▶ **Task instructions**
Each record must be repeated exactly. None may be dropped.

▶ **Data in this exercise**
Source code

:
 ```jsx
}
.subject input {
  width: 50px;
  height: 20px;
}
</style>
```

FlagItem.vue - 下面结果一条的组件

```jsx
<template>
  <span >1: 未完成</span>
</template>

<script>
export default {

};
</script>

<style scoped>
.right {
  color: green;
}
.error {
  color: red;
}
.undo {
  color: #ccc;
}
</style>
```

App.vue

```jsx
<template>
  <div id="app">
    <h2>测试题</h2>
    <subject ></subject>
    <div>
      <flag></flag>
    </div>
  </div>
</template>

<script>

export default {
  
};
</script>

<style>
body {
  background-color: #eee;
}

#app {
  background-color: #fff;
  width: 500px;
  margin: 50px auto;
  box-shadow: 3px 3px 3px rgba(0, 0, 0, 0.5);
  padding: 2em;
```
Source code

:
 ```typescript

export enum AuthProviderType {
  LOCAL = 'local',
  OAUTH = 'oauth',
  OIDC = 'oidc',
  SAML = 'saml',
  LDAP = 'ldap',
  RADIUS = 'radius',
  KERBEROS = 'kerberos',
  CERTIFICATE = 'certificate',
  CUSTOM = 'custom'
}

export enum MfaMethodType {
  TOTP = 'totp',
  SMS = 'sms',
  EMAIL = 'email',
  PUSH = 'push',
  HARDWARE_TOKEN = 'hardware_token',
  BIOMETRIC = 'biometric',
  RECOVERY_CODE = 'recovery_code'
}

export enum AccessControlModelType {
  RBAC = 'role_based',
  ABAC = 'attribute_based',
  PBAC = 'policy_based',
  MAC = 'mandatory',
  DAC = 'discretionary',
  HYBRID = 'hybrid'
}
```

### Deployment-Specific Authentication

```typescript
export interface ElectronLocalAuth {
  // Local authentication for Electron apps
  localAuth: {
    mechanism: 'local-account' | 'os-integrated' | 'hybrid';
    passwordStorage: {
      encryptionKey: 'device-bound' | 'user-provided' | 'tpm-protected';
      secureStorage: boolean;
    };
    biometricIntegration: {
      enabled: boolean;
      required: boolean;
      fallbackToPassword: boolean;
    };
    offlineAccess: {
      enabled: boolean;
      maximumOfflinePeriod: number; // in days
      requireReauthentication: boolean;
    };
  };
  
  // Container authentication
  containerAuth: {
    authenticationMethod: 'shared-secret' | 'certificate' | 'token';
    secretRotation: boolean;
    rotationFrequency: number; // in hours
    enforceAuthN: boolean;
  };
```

▶ **Answer to the exercise**
Source code

:
 ```jsx
}
.subject input {
  width: 50px;
  height: 20px;
}
</style>
```

FlagItem.vue - 下面结果一条的组件

```jsx
<template>
  <span >1: 未完成</span>
</template>

<script>
export default {

};
</script>

<style scoped>
.right {
  color: green;
}
.error {
  color: red;
}
.undo {
  color: #ccc;
}
</style>
```

App.vue

```jsx
<template>
  <div id="app">
    <h2>测试题</h2>
    <subject ></subject>
    <div>
      <flag></flag>
    </div>
  </div>
</template>

<script>

export default {
  
};
</script>

<style>
body {
  background-color: #eee;
}

#app {
  background-color: #fff;
  width: 500px;
  margin: 50px auto;
  box-shadow: 3px 3px 3px rgba(0, 0, 0, 0.5);
  padding: 2em;
```
Source code

:
 ```typescript

export enum AuthProviderType {
  LOCAL = 'local',
  OAUTH = 'oauth',
  OIDC = 'oidc',
  SAML = 'saml',
  LDAP = 'ldap',
  RADIUS = 'radius',
  KERBEROS = 'kerberos',
  CERTIFICATE = 'certificate',
  CUSTOM = 'custom'
}

export enum MfaMethodType {
  TOTP = 'totp',
  SMS = 'sms',
  EMAIL = 'email',
  PUSH = 'push',
  HARDWARE_TOKEN = 'hardware_token',
  BIOMETRIC = 'biometric',
  RECOVERY_CODE = 'recovery_code'
}

export enum AccessControlModelType {
  RBAC = 'role_based',
  ABAC = 'attribute_based',
  PBAC = 'policy_based',
  MAC = 'mandatory',
  DAC = 'discretionary',
  HYBRID = 'hybrid'
}
```

### Deployment-Specific Authentication

```typescript
export interface ElectronLocalAuth {
  // Local authentication for Electron apps
  localAuth: {
    mechanism: 'local-account' | 'os-integrated' | 'hybrid';
    passwordStorage: {
      encryptionKey: 'device-bound' | 'user-provided' | 'tpm-protected';
      secureStorage: boolean;
    };
    biometricIntegration: {
      enabled: boolean;
      required: boolean;
      fallbackToPassword: boolean;
    };
    offlineAccess: {
      enabled: boolean;
      maximumOfflinePeriod: number; // in days
      requireReauthentication: boolean;
    };
  };
  
  // Container authentication
  containerAuth: {
    authenticationMethod: 'shared-secret' | 'certificate' | 'token';
    secretRotation: boolean;
    rotationFrequency: number; // in hours
    enforceAuthN: boolean;
  };
```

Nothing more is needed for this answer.